■ Work to be completed
Copy out each line below verbatim, skipping any picture.

■ Provided data

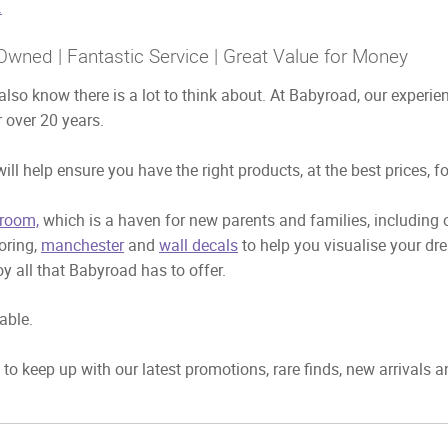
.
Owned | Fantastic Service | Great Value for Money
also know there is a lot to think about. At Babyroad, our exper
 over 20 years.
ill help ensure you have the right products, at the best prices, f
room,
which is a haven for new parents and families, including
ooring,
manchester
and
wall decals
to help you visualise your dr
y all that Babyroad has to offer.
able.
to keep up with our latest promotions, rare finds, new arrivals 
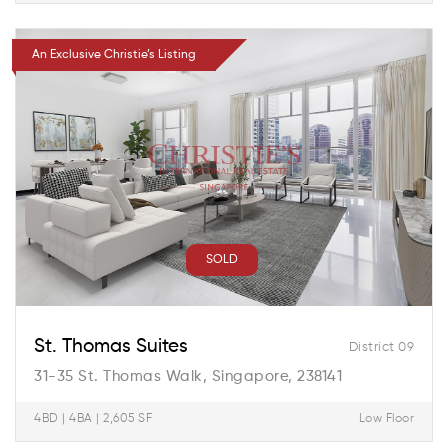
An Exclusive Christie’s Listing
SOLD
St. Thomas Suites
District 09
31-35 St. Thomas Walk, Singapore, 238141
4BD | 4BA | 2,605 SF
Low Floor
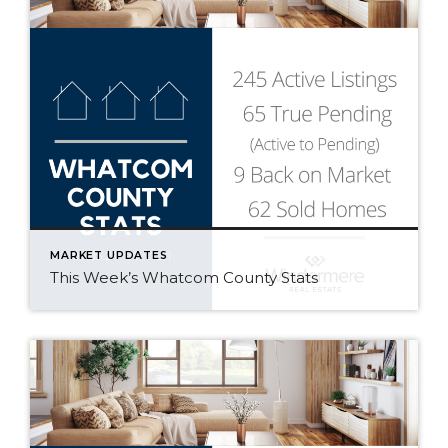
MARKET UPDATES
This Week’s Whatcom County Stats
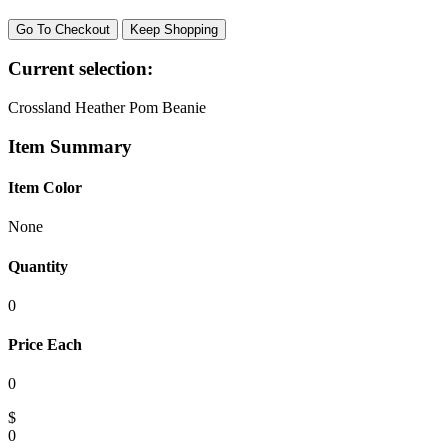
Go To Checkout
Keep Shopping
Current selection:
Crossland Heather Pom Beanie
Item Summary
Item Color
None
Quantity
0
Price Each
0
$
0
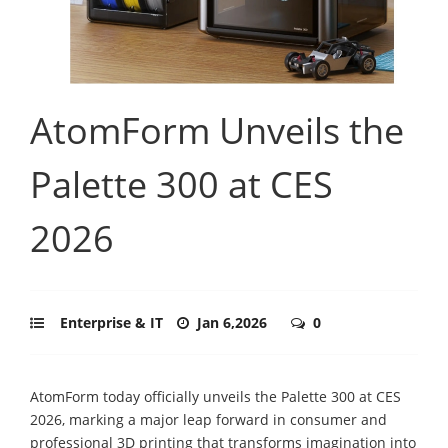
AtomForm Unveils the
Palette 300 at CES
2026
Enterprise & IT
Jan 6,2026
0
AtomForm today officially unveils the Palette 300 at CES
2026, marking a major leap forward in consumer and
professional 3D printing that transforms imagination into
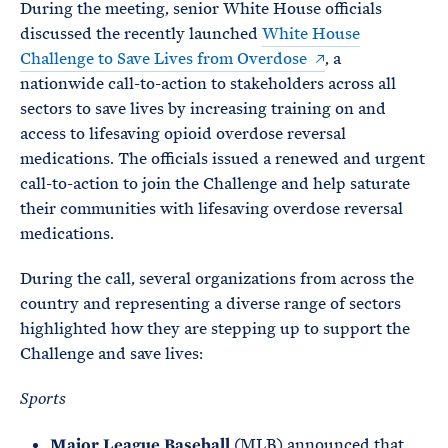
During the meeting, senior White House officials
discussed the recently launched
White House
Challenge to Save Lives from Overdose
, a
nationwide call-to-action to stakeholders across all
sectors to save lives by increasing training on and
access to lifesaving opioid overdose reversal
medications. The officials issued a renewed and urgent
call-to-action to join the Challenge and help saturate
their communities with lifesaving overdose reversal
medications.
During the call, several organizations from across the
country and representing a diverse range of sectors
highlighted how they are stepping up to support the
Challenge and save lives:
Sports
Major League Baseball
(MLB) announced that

■ Solution to the exercise
.
Owned | Fantastic Service | Great Value for Money
also know there is a lot to think about. At Babyroad, our exper
 over 20 years.
ill help ensure you have the right products, at the best prices, f
room,
which is a haven for new parents and families, including
ooring,
manchester
and
wall decals
to help you visualise your dr
y all that Babyroad has to offer.
able.
to keep up with our latest promotions, rare finds, new arrivals 
An Exclusive Christie’s Listing
SOLD
St. Thomas Suites
District 09
31-35 St. Thomas Walk, Singapore, 238141
4BD | 4BA | 2,605 SF
Low Floor
MARKET UPDATES
This Week’s Whatcom County Stats
Go To Checkout
Keep Shopping
Current selection:
Crossland Heather Pom Beanie
Item Summary
Item Color
None
Quantity
0
Price Each
0
$
0
AtomForm Unveils the
Palette 300 at CES
2026
Enterprise & IT
Jan 6,2026
0
AtomForm today officially unveils the Palette 300 at CES
2026, marking a major leap forward in consumer and
professional 3D printing that transforms imagination into
During the meeting, senior White House officials
discussed the recently launched
White House
Challenge to Save Lives from Overdose
, a
nationwide call-to-action to stakeholders across all
sectors to save lives by increasing training on and
access to lifesaving opioid overdose reversal
medications. The officials issued a renewed and urgent
call-to-action to join the Challenge and help saturate
their communities with lifesaving overdose reversal
medications.
During the call, several organizations from across the
country and representing a diverse range of sectors
highlighted how they are stepping up to support the
Challenge and save lives:
Sports
Major League Baseball
(MLB) announced that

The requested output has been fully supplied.